→ 제시 과제
기록의 맨 처음부터 "Time indicated: 12:08" 문구가 들어 있는 줄까지 양 끝 줄을 포함해 한 글자도 바꾸지 말고 그대로 출력해 주세요.

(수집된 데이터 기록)

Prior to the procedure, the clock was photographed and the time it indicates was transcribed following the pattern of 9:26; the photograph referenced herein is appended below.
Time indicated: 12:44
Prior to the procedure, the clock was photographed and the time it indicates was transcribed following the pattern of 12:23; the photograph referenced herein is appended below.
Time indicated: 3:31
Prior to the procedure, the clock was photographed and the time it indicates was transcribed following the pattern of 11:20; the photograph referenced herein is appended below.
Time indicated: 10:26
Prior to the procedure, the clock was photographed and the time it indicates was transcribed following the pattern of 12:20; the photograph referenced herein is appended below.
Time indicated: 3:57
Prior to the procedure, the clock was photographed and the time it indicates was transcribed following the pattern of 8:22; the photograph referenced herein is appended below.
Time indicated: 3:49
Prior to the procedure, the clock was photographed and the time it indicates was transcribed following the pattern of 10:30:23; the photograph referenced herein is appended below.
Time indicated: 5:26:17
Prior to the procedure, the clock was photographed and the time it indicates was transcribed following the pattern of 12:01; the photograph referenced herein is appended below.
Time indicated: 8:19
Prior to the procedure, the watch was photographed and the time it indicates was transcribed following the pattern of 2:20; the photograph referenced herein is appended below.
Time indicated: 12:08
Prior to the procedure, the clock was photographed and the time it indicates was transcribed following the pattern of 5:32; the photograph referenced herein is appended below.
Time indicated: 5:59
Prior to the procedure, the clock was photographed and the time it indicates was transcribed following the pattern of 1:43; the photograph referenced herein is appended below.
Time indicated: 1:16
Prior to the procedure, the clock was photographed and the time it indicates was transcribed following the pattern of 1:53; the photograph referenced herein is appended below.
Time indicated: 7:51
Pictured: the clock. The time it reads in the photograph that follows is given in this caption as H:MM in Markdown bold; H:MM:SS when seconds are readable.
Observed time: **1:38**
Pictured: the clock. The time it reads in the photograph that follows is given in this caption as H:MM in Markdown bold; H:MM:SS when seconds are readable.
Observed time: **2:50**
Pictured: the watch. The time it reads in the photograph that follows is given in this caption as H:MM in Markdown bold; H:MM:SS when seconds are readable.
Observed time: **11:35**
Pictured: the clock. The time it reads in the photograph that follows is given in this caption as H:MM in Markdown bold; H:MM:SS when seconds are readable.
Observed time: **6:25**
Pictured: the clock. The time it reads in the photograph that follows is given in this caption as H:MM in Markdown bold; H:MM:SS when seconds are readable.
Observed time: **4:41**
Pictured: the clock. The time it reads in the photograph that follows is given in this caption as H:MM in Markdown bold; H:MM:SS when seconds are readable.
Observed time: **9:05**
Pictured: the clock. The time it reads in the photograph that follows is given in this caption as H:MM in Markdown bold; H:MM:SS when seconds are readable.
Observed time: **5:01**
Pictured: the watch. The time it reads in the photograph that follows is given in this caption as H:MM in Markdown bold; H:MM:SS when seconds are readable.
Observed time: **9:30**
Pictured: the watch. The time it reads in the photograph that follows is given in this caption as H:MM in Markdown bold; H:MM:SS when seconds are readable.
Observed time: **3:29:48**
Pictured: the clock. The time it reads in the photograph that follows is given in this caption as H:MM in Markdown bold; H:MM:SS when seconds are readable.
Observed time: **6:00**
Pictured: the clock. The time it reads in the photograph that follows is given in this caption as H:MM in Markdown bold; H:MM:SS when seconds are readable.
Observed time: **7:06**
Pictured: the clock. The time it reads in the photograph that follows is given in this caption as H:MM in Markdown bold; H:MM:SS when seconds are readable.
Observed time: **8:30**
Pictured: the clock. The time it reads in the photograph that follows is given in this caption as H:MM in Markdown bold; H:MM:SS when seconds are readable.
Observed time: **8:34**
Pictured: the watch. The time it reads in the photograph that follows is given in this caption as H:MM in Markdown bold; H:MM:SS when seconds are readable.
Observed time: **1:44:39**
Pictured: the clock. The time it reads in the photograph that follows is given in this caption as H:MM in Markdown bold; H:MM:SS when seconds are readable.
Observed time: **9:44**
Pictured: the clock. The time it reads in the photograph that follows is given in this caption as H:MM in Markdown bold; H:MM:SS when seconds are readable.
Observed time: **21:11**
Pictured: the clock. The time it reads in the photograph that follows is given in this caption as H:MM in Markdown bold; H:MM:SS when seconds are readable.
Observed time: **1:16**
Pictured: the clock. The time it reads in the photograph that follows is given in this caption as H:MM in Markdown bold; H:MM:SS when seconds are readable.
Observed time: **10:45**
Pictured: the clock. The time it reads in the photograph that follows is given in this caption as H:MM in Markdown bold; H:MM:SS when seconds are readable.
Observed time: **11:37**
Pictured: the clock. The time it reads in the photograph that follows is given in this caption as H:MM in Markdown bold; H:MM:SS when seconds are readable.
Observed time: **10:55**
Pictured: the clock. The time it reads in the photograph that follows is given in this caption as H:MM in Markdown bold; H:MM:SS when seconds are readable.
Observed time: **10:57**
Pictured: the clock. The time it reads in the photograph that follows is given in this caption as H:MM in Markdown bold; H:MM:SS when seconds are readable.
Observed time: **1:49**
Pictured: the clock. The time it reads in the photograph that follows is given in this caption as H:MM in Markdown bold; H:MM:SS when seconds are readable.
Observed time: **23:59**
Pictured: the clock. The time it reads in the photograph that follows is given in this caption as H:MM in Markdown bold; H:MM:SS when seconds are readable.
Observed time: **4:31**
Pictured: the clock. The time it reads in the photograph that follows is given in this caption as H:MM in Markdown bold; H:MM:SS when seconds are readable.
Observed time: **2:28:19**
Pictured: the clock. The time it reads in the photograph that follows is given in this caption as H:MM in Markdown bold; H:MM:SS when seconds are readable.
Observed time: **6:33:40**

→ 정답
Prior to the procedure, the clock was photographed and the time it indicates was transcribed following the pattern of 9:26; the photograph referenced herein is appended below.
Time indicated: 12:44
Prior to the procedure, the clock was photographed and the time it indicates was transcribed following the pattern of 12:23; the photograph referenced herein is appended below.
Time indicated: 3:31
Prior to the procedure, the clock was photographed and the time it indicates was transcribed following the pattern of 11:20; the photograph referenced herein is appended below.
Time indicated: 10:26
Prior to the procedure, the clock was photographed and the time it indicates was transcribed following the pattern of 12:20; the photograph referenced herein is appended below.
Time indicated: 3:57
Prior to the procedure, the clock was photographed and the time it indicates was transcribed following the pattern of 8:22; the photograph referenced herein is appended below.
Time indicated: 3:49
Prior to the procedure, the clock was photographed and the time it indicates was transcribed following the pattern of 10:30:23; the photograph referenced herein is appended below.
Time indicated: 5:26:17
Prior to the procedure, the clock was photographed and the time it indicates was transcribed following the pattern of 12:01; the photograph referenced herein is appended below.
Time indicated: 8:19
Prior to the procedure, the watch was photographed and the time it indicates was transcribed following the pattern of 2:20; the photograph referenced herein is appended below.
Time indicated: 12:08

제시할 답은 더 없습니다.